A partir de este núcleo, las calles se proyectaron con anchos jerárquicos: cuatro arterias principales de salida con doce varas de ancho, y ocho calles colaterales de diez varas, garantizando una circulación fluida para las carretas y los transeúntes de la época.
La distribución del poder y la fe
Alrededor de la plaza central, el plano de Olmos organizó meticulosamente las instituciones clave para el orden civil, religioso y militar de la colonia:
La Manzana 6 y 7: Espacios reservados para la construcción de la Iglesia, el Curato, sus dependencias y la Escuela, erigiéndose como el faro espiritual y educativo de la villa.
La Manzana 8: Destinada estratégicamente para el Comandante y el Cuartel, garantizando la defensa de la frontera entrerriana.
La Manzana 9: El epicentro civil, asignado a la Casa de Ayuntamiento (el Cabildo), la oficina del Escribano y la Cárcel.
La Recova y el reparto de tierras: el motor de la comunidad
El plano también contemplaba el desarrollo económico diario a través de los "puentes" de 9 varas y un cuarto de ancho. Propiedad del Cabildo, estas estructuras estaban destinadas a los caminos y la comunicación interna de la plaza, sirviendo como Recova para la centralización comercial y la “Venta de Verduras, Carne, Pan, etc.”.

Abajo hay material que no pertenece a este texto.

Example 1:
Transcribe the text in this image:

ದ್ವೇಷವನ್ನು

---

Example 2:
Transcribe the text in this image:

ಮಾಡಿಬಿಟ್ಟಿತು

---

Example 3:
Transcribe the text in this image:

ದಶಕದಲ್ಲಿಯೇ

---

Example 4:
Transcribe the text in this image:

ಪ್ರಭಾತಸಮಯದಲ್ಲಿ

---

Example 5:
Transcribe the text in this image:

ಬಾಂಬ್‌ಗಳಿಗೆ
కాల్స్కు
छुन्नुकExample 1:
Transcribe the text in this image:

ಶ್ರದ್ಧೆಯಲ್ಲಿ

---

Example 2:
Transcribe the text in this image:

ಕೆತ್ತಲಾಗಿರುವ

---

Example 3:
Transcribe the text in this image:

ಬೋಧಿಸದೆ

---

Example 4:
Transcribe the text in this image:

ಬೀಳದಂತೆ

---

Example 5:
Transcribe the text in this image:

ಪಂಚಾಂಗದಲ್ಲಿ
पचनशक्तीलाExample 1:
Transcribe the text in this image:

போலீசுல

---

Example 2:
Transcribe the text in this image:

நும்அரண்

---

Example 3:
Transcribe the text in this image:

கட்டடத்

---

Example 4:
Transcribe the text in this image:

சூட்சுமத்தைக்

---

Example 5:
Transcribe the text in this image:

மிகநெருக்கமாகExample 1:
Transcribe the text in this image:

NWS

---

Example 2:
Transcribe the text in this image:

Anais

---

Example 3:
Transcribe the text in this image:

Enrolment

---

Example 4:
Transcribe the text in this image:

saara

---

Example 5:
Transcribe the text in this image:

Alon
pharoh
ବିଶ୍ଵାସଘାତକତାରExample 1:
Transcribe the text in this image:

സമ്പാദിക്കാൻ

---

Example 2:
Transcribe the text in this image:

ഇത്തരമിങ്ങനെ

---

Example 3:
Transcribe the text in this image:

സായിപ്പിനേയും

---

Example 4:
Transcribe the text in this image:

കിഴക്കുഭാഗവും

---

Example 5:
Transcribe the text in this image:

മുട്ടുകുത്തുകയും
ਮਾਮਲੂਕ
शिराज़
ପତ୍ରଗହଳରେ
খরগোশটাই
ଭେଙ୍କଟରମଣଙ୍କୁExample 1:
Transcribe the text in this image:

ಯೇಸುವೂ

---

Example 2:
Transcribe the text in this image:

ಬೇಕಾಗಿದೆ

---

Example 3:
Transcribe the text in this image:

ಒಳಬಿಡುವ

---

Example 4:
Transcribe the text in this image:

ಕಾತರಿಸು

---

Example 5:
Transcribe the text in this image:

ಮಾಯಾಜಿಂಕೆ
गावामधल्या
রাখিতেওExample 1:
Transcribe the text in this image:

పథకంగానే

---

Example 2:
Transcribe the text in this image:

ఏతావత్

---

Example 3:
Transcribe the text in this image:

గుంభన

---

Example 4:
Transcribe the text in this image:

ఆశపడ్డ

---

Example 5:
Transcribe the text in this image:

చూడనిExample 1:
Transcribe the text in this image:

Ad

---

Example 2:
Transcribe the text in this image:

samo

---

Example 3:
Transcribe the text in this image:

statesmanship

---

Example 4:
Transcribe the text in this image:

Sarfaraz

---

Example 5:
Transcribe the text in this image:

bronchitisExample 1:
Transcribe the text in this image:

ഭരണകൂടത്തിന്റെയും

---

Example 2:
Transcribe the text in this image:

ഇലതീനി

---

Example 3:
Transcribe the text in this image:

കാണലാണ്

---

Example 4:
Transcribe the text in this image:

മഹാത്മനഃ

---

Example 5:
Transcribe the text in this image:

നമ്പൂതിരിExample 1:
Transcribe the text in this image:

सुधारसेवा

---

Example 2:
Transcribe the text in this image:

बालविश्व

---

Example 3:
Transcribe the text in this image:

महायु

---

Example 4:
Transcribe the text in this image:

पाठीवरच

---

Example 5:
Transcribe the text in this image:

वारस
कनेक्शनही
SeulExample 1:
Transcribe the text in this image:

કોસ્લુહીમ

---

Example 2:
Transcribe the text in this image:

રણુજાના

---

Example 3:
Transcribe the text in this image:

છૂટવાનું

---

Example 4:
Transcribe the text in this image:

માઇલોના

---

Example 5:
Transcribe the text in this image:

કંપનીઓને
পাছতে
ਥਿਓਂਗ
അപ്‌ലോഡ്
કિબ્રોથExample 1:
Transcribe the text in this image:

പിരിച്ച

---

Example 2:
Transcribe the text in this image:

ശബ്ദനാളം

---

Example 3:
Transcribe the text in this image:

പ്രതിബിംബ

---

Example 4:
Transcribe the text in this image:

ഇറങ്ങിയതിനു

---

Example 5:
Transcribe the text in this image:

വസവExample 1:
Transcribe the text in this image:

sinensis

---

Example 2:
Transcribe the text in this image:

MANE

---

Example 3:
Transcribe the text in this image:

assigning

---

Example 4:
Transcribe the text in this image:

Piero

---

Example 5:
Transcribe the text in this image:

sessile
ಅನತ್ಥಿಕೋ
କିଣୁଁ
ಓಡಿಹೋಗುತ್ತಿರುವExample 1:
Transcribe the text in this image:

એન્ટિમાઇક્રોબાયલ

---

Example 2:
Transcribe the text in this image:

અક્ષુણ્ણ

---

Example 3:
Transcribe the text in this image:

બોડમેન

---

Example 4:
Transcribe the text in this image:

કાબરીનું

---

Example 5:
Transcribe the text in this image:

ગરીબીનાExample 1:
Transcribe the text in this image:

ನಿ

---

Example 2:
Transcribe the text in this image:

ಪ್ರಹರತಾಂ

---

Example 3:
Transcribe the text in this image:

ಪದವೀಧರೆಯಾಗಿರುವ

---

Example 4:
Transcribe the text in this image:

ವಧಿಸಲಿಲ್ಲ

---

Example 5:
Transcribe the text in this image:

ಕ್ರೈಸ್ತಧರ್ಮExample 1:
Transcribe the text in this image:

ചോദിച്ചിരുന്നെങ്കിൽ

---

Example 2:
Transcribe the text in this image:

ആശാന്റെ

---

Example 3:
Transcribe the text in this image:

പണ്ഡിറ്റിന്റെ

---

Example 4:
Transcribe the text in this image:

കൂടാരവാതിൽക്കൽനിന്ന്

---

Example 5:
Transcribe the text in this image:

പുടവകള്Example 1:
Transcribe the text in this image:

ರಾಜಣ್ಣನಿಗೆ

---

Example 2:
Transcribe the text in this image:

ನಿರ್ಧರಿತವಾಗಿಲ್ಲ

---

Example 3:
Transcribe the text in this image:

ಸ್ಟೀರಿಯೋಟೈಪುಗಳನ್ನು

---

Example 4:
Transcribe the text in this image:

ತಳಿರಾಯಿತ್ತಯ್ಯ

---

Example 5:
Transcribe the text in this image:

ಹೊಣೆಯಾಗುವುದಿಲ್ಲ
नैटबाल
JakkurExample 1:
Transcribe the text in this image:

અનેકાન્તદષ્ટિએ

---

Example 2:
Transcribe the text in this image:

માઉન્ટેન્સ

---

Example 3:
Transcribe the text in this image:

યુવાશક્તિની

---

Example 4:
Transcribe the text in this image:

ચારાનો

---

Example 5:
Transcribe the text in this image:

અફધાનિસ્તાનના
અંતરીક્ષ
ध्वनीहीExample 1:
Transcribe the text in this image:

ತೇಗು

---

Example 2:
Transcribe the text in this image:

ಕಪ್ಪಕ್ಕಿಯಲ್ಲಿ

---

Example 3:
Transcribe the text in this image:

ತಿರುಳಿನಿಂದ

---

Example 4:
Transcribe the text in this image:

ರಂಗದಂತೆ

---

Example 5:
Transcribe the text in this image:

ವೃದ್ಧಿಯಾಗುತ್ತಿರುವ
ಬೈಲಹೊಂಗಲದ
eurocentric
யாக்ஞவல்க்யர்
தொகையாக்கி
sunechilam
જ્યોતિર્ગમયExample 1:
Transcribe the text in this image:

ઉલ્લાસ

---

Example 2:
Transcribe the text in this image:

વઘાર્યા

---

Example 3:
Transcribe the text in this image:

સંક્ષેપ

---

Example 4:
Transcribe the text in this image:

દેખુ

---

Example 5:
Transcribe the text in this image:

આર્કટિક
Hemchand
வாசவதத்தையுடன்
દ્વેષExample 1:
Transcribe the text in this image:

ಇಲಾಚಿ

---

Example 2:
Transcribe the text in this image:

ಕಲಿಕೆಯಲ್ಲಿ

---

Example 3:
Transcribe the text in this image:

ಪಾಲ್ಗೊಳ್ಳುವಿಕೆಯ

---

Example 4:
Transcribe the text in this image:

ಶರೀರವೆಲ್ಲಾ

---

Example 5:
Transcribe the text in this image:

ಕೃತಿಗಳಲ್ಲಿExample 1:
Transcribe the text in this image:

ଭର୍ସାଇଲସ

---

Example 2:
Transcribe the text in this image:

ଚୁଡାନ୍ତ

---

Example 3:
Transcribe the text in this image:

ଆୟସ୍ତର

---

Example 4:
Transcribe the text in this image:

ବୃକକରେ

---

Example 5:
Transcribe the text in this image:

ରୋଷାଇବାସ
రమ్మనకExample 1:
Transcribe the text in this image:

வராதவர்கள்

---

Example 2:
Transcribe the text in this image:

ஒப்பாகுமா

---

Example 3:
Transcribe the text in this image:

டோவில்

Pocas semanas después de trazado el mapa, el 19 de marzo de 1783, se llevó a cabo uno de los eventos más esperados: las repartijas de tierra a los vecinos. La ubicación y entrega de estos solares no se hizo al azar, sino que estuvo determinada estrictamente por la antigüedad de cada habitante asentado en los partidos del Octavo Distrito, premiando el arraigo previo en la región.
El "impuesto verde" de la época colonial
Hacia el final de la leyenda del plano, se revela una curiosa e importante imposición ambiental y de subsistencia para quienes recibían tierras en las manzanas del noreste de la plaza:
“En las quales Vecinos, y Solitarios devernan tener plantados cada Año ......... Diez [árboles]”.
Esta ordenanza obligaba a los nuevos pobladores a forestar sus solares con al menos diez árboles anuales (ya fueran frutales o de sombra), buscando consolidar el paisaje urbano, asegurar el alimento y fijar raíces definitivas en el suelo entrerriano.
Hoy, al caminar por las simétricas calles del centro de Gualeguay, resulta fascinante recordar que cada esquina, cada ancho de calle y la disposición de sus plazas principales fueron minuciosamente pensados hace más de dos siglos sobre el antiguo e histórico Pago del Habra.